Protein Eng. 1994 Nov;7(11):1323-32. doi: 10.1093/protein/7.11.1323.
In aligning homologous protein sequences, it is generally assumed that amino acid substitutions subsequent in time occur independently of amino acid substitutions previous in time, i.e. that patterns of mutation are similar at low and high sequence divergence. This assumption is examined here and shown to be incorrect in an interesting way.
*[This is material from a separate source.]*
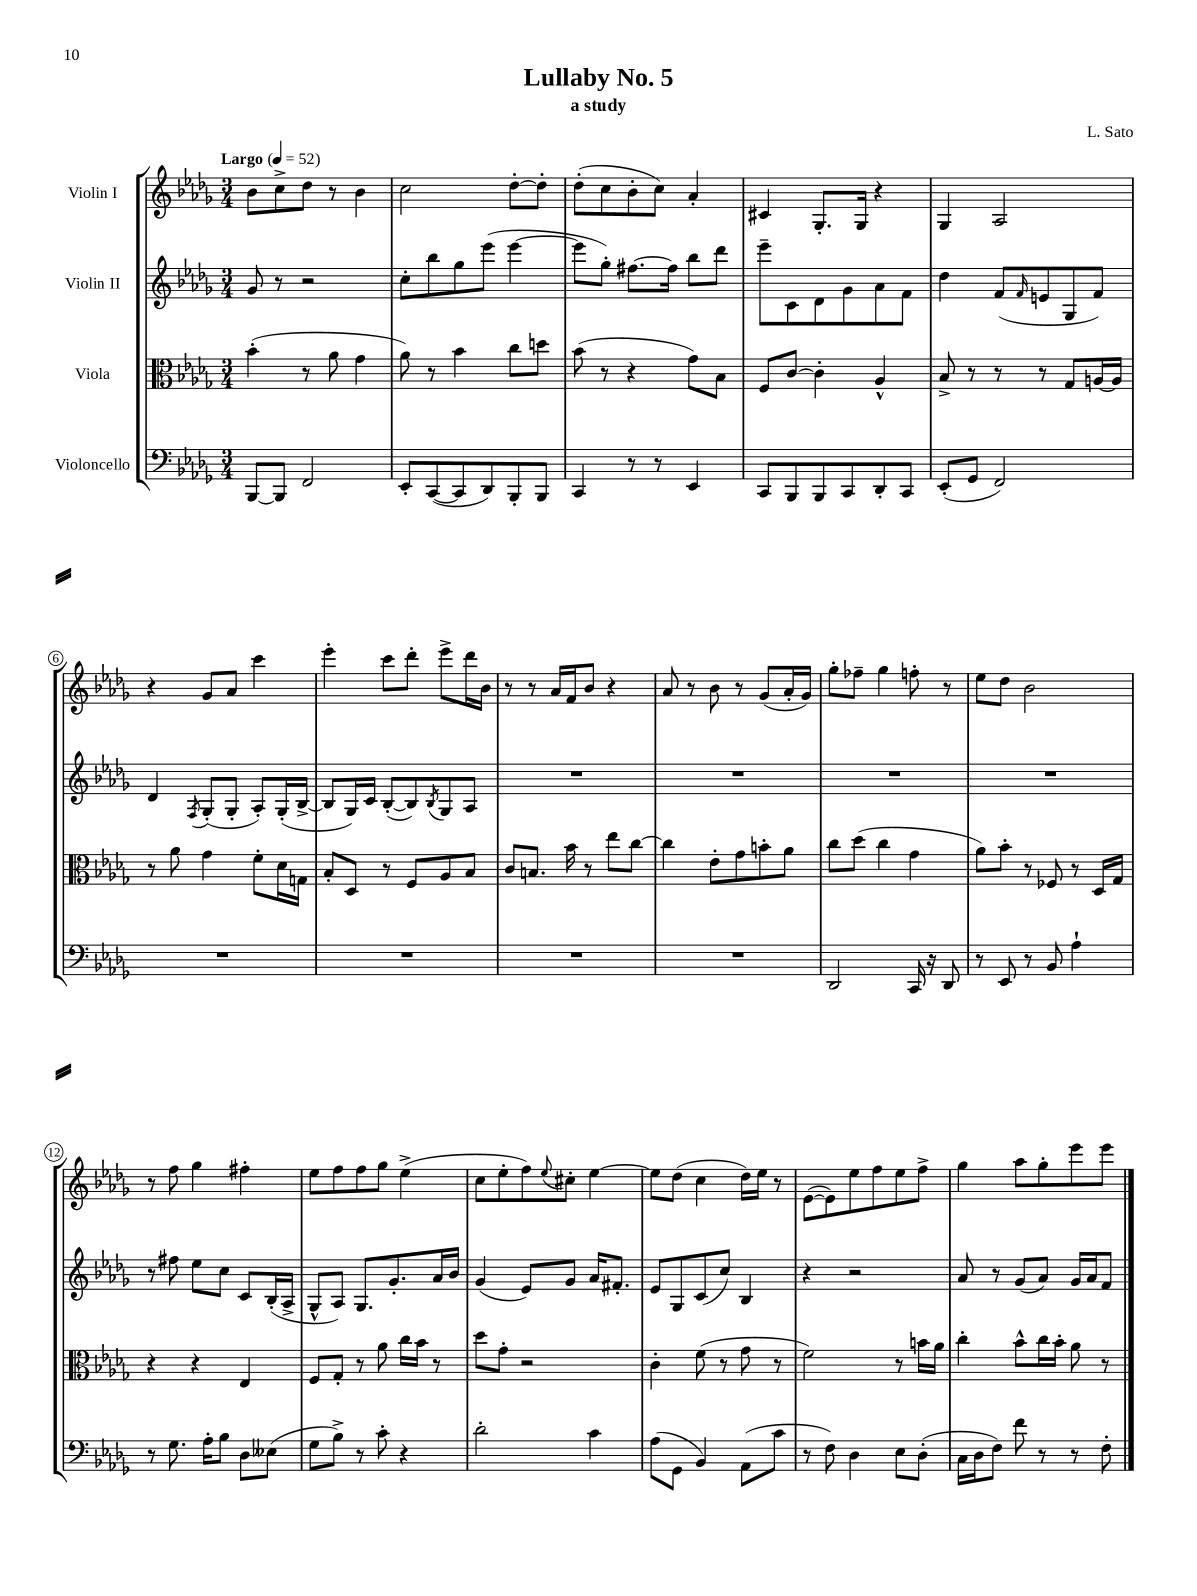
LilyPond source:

Separate mutation matrices were constructed for aligned protein sequence pairs at divergences ranging from 5 to 100 PAM units (point accepted mutations per 100 aligned positions). From these, the corresponding log-odds (Dayhoff) matrices, normalized to 250 PAM units, were constructed. The matrices show that the genetic code influences accepted point mutations strongly at early stages of divergence, while the chemical properties of the side chains dominate at more advanced stages.
在比对同源蛋白质序列时,通常假定时间上较晚发生的氨基酸替换独立于时间上较早发生的氨基酸替换,即低序列分歧和高序列分歧时的突变模式相似。本文对这一假定进行了检验,并以一种有趣的方式表明它是不正确的。针对分歧度在5至100个PAM单位(每100个比对位置上的接受点突变)范围内的比对蛋白质序列对构建了单独的突变矩阵。据此构建了归一化为250个PAM单位的相应对数似然(Dayhoff)矩阵。这些矩阵表明遗传密码在分歧的早期阶段对接受点突变有强烈影响,而在更后期阶段侧链的化学性质起主导作用。